Following a study of manuscript and print culture at Syon (chapter 5), Powell does an excellent job of tracing manuscripts to patrons. Lady Margaret Beaufort (chapter 6), Margaret Pole (chapter 7), and Margaret Windsor (chapter 7) are among the leading female patrons who commissioned and used vernacular devotional books. The extent and scope of Syon’s literary reach among the nobility and the English royal family is of central concern to all of these chapters: each group had its own stake in book production and devotional practice during the late Middle Ages in England. Beneath Powell’s highly detailed accounts of manuscript contents and the commissioned projects of Syon’s patrons lies the political-religious machinations of the nobility and Crown (especially during the reign of Henry VIII). Although not central to Powell’s research here, there are hints that the reading tastes, devotional texts, and liturgical practices recorded in the volumes from Syon reveal politicized practices of the nobility, the royal family, and of Syon’s priests and sisters.

This volume is timely for Birgittine Studies and has something to offer for a wide range of scholars. For those just beginning to study the Order, the first chapter in particular provides a useful introduction to Birgitta herself, the English Life of Birgitta, the institutional arrangements of Syon Abbey as a community for both women and men, and the book culture that is integral to the Birgittine Order (and at Syon in particular). For experts, this volume has copious footnotes and an extensive bibliography—nearly thirty pages of primary and secondary bibliography conclude the volume. The Birgittines of Syon Abbey is a great resource for anyone doing research on the Birgittine Order or about monasticism in England during the Middle Ages. I can attest that if this volume had been available as I was writing my dissertation about the mother house at Vadstena, it would have been a well-thumbed resource on my shelf. The Birgittines of Syon Abbey is worth the time it takes to get through the details.

 


1 https://syonabbeysociety.wordpress.com/ (accessed December 3, 2018).

2 Saint Birgitta, Syon and Vadstena: Papers from a Symposium in Stockholm 4-6 October 2007. Edited by Claes Gejrot, Sara Risberg, and Mia Åkestam.
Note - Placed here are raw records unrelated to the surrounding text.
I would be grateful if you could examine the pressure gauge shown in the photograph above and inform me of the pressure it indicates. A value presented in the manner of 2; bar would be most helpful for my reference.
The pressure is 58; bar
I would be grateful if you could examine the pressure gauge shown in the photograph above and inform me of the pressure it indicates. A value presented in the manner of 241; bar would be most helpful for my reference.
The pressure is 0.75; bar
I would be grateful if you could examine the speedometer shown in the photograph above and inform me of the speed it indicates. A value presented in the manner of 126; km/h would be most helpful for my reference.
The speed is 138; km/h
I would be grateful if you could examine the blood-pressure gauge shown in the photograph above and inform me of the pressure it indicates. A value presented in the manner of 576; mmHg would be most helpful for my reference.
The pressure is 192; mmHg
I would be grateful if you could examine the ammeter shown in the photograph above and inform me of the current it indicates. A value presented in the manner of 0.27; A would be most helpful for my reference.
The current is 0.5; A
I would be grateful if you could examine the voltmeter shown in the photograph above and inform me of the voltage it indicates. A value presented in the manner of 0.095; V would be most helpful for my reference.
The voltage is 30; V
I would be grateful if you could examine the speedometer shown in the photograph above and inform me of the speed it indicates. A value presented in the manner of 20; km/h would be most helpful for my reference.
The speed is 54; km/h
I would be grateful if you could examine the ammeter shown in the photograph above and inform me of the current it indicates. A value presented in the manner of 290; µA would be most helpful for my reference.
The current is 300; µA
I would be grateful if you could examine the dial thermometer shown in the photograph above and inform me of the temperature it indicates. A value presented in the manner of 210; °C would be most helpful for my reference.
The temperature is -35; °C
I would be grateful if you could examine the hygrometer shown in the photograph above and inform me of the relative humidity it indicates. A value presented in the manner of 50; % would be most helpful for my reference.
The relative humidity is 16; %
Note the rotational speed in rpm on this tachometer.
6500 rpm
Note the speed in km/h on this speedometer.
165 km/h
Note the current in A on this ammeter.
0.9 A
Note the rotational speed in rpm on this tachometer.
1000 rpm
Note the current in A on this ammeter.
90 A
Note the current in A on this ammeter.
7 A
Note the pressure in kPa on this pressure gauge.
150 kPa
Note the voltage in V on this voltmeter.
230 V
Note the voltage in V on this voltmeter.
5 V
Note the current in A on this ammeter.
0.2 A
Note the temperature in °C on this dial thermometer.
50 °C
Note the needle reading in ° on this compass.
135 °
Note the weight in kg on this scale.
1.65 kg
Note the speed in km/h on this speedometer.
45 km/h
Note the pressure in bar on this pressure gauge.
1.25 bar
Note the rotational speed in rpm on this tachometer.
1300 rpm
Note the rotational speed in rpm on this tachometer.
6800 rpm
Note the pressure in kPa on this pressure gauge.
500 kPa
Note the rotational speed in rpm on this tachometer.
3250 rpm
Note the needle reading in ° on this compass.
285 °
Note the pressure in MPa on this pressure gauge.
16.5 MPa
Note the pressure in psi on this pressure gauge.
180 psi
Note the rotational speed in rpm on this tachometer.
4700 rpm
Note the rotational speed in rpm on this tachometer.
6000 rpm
Stockholm: The Royal Academy of Letters, History and Antiquities, 2010; The Birgittine Experience: Papers from the Birgitta Conference in Stockholm 2011. Edited by Claes Gejrot, Mia Åkestam and Roger Andersson. Stockholm: The Royal Academy of Letters, History and Antiquities, 2013; Continuity and Change: Papers from the Birgitta Conference at Dartington 2015. Edited by Claes Gejrot, E.A. Jones, and Mia Åkestam. Stockholm: The Royal Academy of Letters, History and Antiquities, 2017.